## DESCRIPTION OF THE TASK
A verbatim reproduction of the lines below, from the line containing "Office 01250 871370" through the line containing "Phased Return to Schools-Nursery, P1 – P3", both ends included, is the whole required output.

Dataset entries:
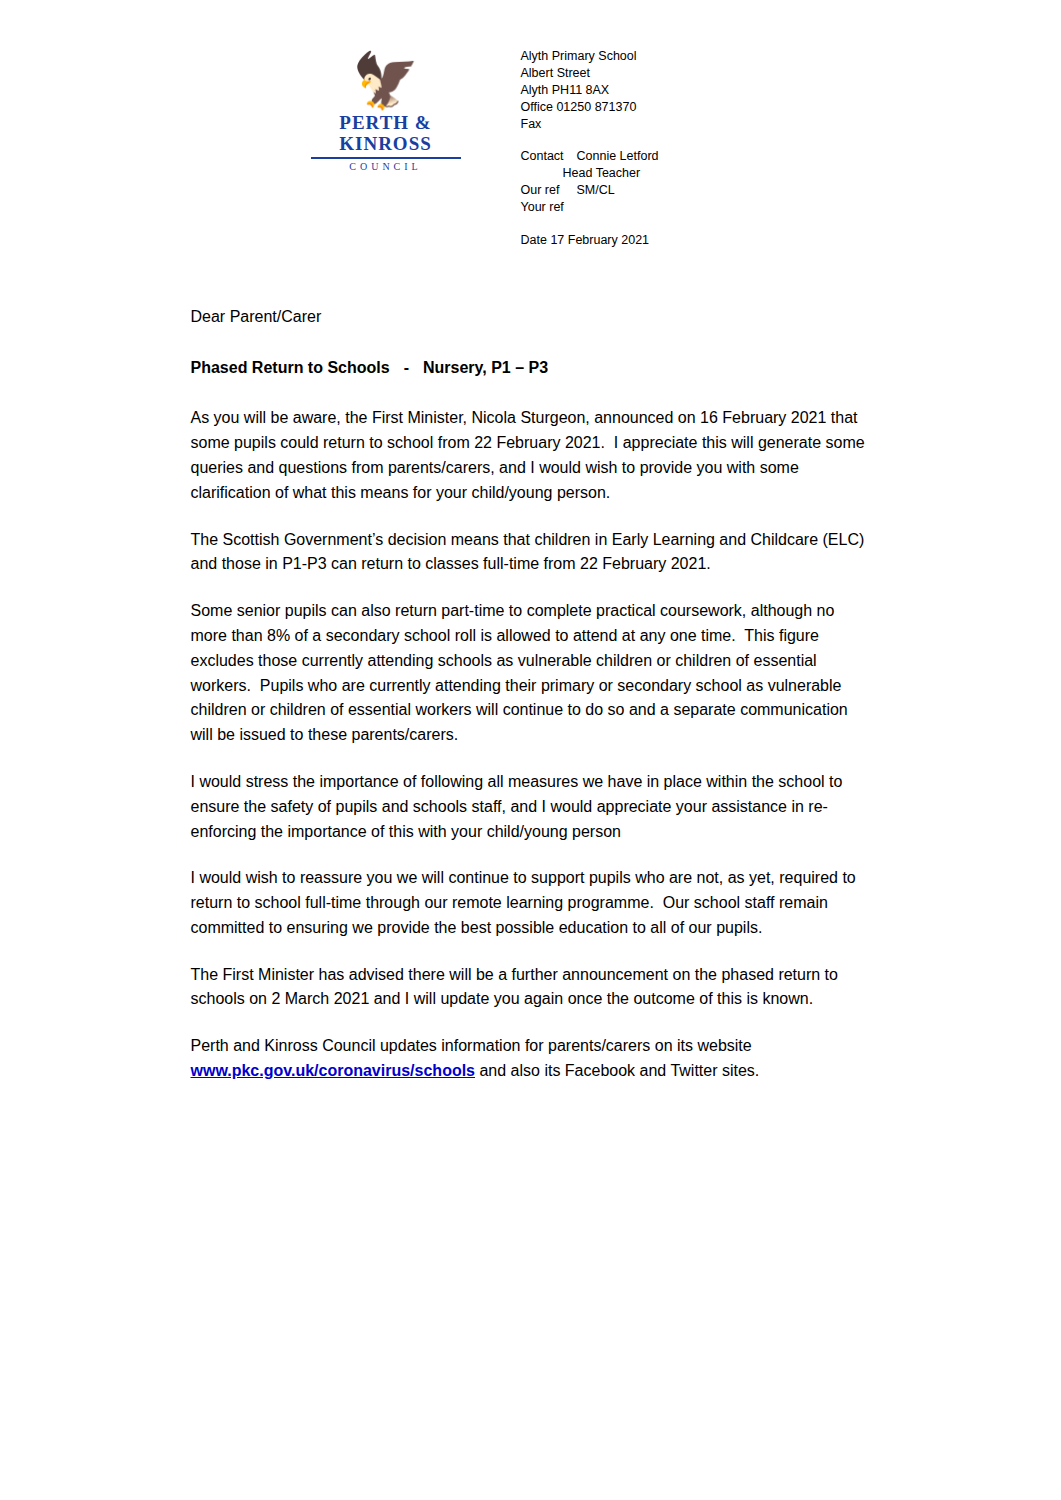🦅 PERTH &
KINROSS COUNCIL
Alyth Primary School
Albert Street
Alyth PH11 8AX
Office 01250 871370
Fax
Contact Connie Letford
Head Teacher
Our ref SM/CL
Your ref
Date 17 February 2021
Dear Parent/Carer
Phased Return to Schools-Nursery, P1 – P3
As you will be aware, the First Minister, Nicola Sturgeon, announced on 16 February 2021 that some pupils could return to school from 22 February 2021. I appreciate this will generate some queries and questions from parents/carers, and I would wish to provide you with some clarification of what this means for your child/young person.
The Scottish Government’s decision means that children in Early Learning and Childcare (ELC) and those in P1-P3 can return to classes full-time from 22 February 2021.
Some senior pupils can also return part-time to complete practical coursework, although no more than 8% of a secondary school roll is allowed to attend at any one time. This figure excludes those currently attending schools as vulnerable children or children of essential workers. Pupils who are currently attending their primary or secondary school as vulnerable children or children of essential workers will continue to do so and a separate communication will be issued to these parents/carers.
I would stress the importance of following all measures we have in place within the school to ensure the safety of pupils and schools staff, and I would appreciate your assistance in re-enforcing the importance of this with your child/young person
I would wish to reassure you we will continue to support pupils who are not, as yet, required to return to school full-time through our remote learning programme. Our school staff remain committed to ensuring we provide the best possible education to all of our pupils.
The First Minister has advised there will be a further announcement on the phased return to schools on 2 March 2021 and I will update you again once the outcome of this is known.
Perth and Kinross Council updates information for parents/carers on its website www.pkc.gov.uk/coronavirus/schools and also its Facebook and Twitter sites.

## SOLVED PROBLEM
Office 01250 871370
Fax
Contact Connie Letford
Head Teacher
Our ref SM/CL
Your ref
Date 17 February 2021
Dear Parent/Carer
Phased Return to Schools-Nursery, P1 – P3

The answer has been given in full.